The robots are coming for you at Sundance 2024
The Sundance Film Festival turns 40 this month, an awkward age that is too old to be considered young and too young to be considered old.
It’s a time to reflect on where you’ve been and to wonder about where you’re going, a duality this annual spree of independent cinema will embrace over its 11-day run from Jan. 18-28 in mountainous Park City, Utah.
As the festival strives to define its smaller post-COVID form, an in-person/online hybrid introduced last year that makes it unique among top-tier fests, there will be celebratory screenings of such past Sundance hits as “Napoleon Dynamite,” “The Babadook” and “The Times of Harvey Milk.”
There will also be premieres of films exploring technological advances — artificial intelligence is a big theme this year — while also pondering the future of humanity.
One of the hottest tickets for Sundance ’24 is Sam and Andy Zuchero’s drama “Love Me,” a post-human romance between a buoy and a satellite (you read that correctly) starring Kristen Stewart and Steven Yeun. The film has already won this year’s Alfred P. Sloan Feature Film Prize, given to the most outstanding depiction of science and technology in a feature film. Sloan jury members include Toronto filmmaker Matt Johnson (“BlackBerry”), a Sundance veteran.
Peter Sillen’s documentary “Love Machina” tills similar digital soil in a real-life situation. Married futurists Martine and Bina Rothblatt commissioned an advanced humanoid AI named Bina48 to transfer Bina’s human consciousness to a robot brain as part of an effort to make their love live forever.
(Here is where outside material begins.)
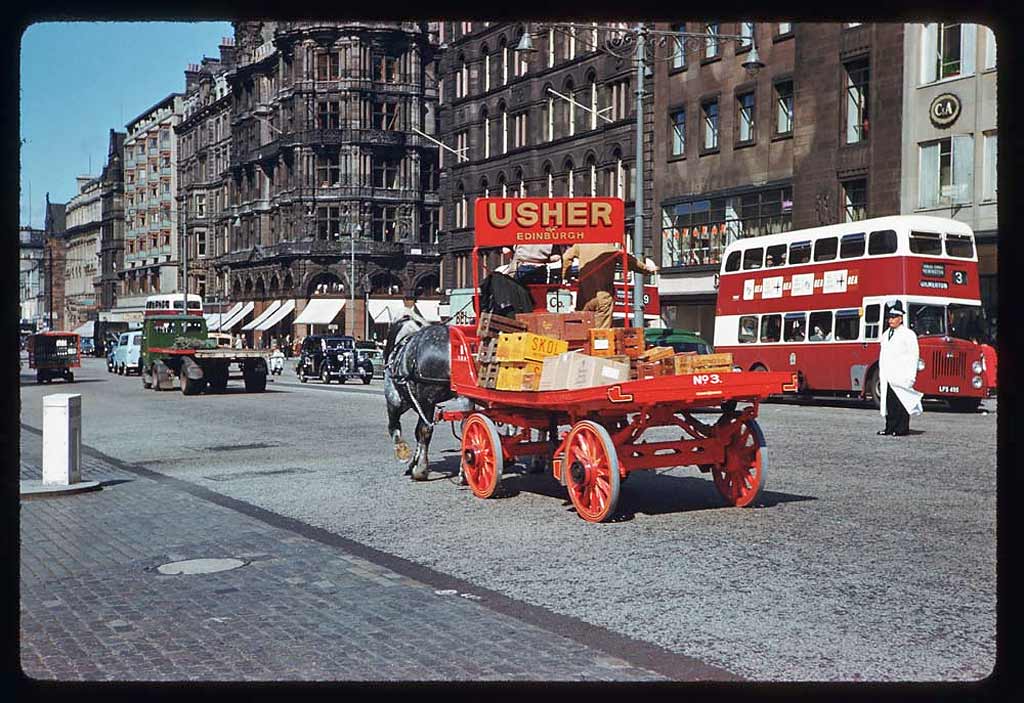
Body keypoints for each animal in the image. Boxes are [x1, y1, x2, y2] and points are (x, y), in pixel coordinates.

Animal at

Other AI-influenced films and experiences premiering at Sundance ’24 include Jazmin Renée Jones’ “Seeking Mavis Beacon,” an investigative doc about Black representation in the digital world; Gary Hustwit’s “Eno,” a doc about ambient music pioneer Brian Eno (U2, Talking Heads, David Bowie) that creates new images with each screening; and Rashad Newsome’s “Being (the Digital Griot),” a “participatory experience” that uses an AI-driven digital storyteller to engage audiences in discussions derived from Black communities, theorists, poets and activists.